Sylvie Penichon: All right, so this is where -- this is the storage.

Jeffrey Brown: Enter Sylvie Penichon, head of the Art Institute's Photo Conservation Department.

Sylvie Penichon: You could say I am maybe the primary care physician of the photograph collection.

Jeffrey Brown: Primary care physician?

Sylvie Penichon: Yes.

Jeffrey Brown: When there's trouble or something's wrong, they call you?

Sylvie Penichon: Or maybe not, just for their annual checkup. You do a regular checkup to make sure that everything is OK, and that's what we do, too.

Jeffrey Brown: Penichon and her team are responsible for maintaining, preserving and repairing the more than 24,000 pieces in the museum's collection.

It's delicate and time-consuming work, often overlooked and not fully understood. We may think of photographs as images, but, for conservators, they're first and foremost individual objects.

Sylvie Penichon: The misconception, especially for photographs, is you can just make another one. You know, we can easily print two prints that are the same. And they're actually not. There are slight differences that make every single print unique.

Jeffrey Brown: This work is now getting its own exhibition treatment at the Art Institute. On display, a history of photographic methods and materials, tools used by conservators, and before-and-after shots that demonstrate the painstaking lengths taken to repair and restore photographs.

One example, a photograph by Andre Kertesz which suffered damage to its corner that required weeks months to analyze and repair.

Sylvie Penichon: For doing this, we had to pick a paper that had the same thickness of this photograph, and then build layers, so that the sheen, the surface texture of the photograph, would be mimicked.

So, right here, we made a new corner, basically, and then painted the area where the image was missing.

Jeffrey Brown: But the conservator's role is as much preserving photographs as repairing them.

To that end, the Art Institute employs a massive cold storage facility, where it holds its entire collection, 60 degrees for black-and-white photographs.

It is freezing in here.

(LAUGHTER)

Jeffrey Brown: No warmer than 40 degrees for color.

Sylvie Penichon: The dyes naturally will fade at room temperature, even in the dark. Even if we never show them, they will fade.

Jeffrey Brown: Really?

Sylvie Penichon: By being in the cold, the dyes don't fade as fast. The colder the temperature, the slower the reaction.

Jeffrey Brown: Back in the exhibit, the effects are plain to see.

Two prints by Joel Meyerowitz of the Gateway Arch in Saint Louis, one kept in cold storage for 22 years, the other just eight.

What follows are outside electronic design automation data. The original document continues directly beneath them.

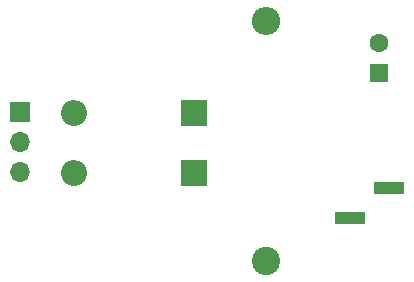
<source format=gbr>
%TF.GenerationSoftware,KiCad,Pcbnew,(6.0.9)*%
%TF.CreationDate,2023-03-03T16:49:01+05:30*%
%TF.ProjectId,CTFWR,43544657-522e-46b6-9963-61645f706362,V0.1*%
%TF.SameCoordinates,Original*%
%TF.FileFunction,Soldermask,Top*%
%TF.FilePolarity,Negative*%
%FSLAX46Y46*%
G04 Gerber Fmt 4.6, Leading zero omitted, Abs format (unit mm)*
G04 Created by KiCad (PCBNEW (6.0.9)) date 2023-03-03 16:49:01*
%MOMM*%
%LPD*%
G01*
G04 APERTURE LIST*
%ADD10R,1.600000X1.600000*%
%ADD11C,1.600000*%
%ADD12R,2.510000X1.000000*%
%ADD13R,1.700000X1.700000*%
%ADD14O,1.700000X1.700000*%
%ADD15R,2.200000X2.200000*%
%ADD16O,2.200000X2.200000*%
%ADD17O,2.400000X2.400000*%
%ADD18C,2.400000*%
G04 APERTURE END LIST*
D10*
%TO.C,C1*%
X58000000Y-49800000D03*
D11*
X58000000Y-47300000D03*
%TD*%
D12*
%TO.C,J2*%
X55545000Y-62070000D03*
X58855000Y-59530000D03*
%TD*%
D13*
%TO.C,J1*%
X27600000Y-53175000D03*
D14*
X27600000Y-55715000D03*
X27600000Y-58255000D03*
%TD*%
D15*
%TO.C,D2*%
X42300000Y-58300000D03*
D16*
X32140000Y-58300000D03*
%TD*%
D15*
%TO.C,D1*%
X42300000Y-53200000D03*
D16*
X32140000Y-53200000D03*
%TD*%
D17*
%TO.C,R1*%
X48400000Y-45440000D03*
D18*
X48400000Y-65760000D03*
%TD*%
M02*

</source>
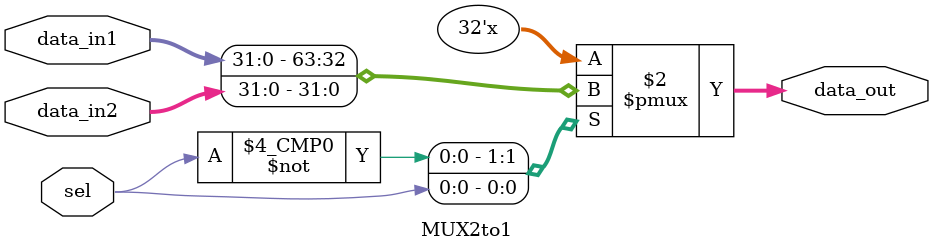
<source format=sv>
module MUX2to1 #(
    parameter DATA_WIDTH = 32
)
(
    input  logic sel,    
    input  logic [DATA_WIDTH-1:0] data_in1,
    input  logic [DATA_WIDTH-1:0] data_in2,  
    output logic [DATA_WIDTH-1:0] data_out  
);

    always_comb begin
        case (sel)
            0: data_out = data_in1;  
            1: data_out = data_in2;  
            default: data_out = '0;
        endcase
    end
endmodule

</source>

Sylvie Penichon: The more we study, the more we understand the effect of time and of certain things, like, I don't know, pollution in the air, ozone from the photocopy machine, or things like this. And we understand better how certain things have an aging effect more than others. And we try to mitigate those.

Jeffrey Brown: To Penichon, all this is needed to preserve what she describes as the materiality of a photograph.

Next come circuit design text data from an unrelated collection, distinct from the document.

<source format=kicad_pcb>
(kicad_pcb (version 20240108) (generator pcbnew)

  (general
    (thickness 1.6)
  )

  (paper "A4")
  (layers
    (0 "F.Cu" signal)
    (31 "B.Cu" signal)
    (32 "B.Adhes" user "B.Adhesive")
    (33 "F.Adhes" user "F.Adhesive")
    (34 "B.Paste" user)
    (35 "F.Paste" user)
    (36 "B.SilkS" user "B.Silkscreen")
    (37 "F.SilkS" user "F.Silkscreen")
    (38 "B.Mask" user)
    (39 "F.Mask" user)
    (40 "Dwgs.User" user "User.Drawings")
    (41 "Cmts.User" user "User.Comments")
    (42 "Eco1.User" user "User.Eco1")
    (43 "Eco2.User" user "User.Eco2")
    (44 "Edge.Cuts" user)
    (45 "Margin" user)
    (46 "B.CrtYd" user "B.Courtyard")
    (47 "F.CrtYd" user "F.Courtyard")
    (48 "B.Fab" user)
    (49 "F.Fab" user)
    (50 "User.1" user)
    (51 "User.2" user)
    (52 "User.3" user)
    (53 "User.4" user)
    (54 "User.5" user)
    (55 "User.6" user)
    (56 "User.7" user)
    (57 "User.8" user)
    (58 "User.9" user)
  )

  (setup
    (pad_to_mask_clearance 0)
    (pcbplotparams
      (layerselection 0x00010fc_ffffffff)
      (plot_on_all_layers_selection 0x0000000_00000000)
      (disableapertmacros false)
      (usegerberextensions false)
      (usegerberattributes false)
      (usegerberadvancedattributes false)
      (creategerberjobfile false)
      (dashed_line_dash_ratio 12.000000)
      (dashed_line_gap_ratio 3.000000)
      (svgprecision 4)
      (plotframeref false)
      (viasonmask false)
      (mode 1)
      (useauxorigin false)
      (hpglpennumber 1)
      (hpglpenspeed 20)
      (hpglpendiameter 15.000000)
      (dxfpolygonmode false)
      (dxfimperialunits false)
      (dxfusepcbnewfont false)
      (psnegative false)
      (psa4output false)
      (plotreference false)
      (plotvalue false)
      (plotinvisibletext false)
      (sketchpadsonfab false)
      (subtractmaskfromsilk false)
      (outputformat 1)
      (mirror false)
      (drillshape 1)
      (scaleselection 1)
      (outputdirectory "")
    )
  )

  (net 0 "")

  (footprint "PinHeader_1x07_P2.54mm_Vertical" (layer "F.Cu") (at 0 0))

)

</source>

Sylvie Penichon: A photograph is in itself, as an object, encapsulate a moment. It is the reflection of a certain moment. The way we decide to do things is a choice. And this choice is encapsulated in the results.

So that photograph, not only the image is a moment in time. The object itself represent that moment as well.

Jeffrey Brown: Of course, in the age of smartphones and digital cameras, materiality has changed. The Art Institute has stepped up its collection of digital media, but Penichon fears something may be lost.

Sylvie Penichon: You need a machine to look at them. They're not -- you cannot stumble on your photograph, like you would your grandparents', you know, a shoebox with prints.

Our grandkids or great-grand kids, they're not going to stumble on a shoebox.

Jeffrey Brown: So there's something to be said for the old shoebox full of old...

(CROSSTALK)

Sylvie Penichon: Yes, even though it's not -- we tell people, don't put your photos in shoeboxes.

Jeffrey Brown: You do?

Sylvie Penichon: Yes, yes, because it's not ideal. But there is something to be said about the shoebox.

Jeffrey Brown: The exhibition Conserving Photographs runs through April.

For the "PBS NewsHour," I'm Jeffrey Brown at the Art Institute of Chicago.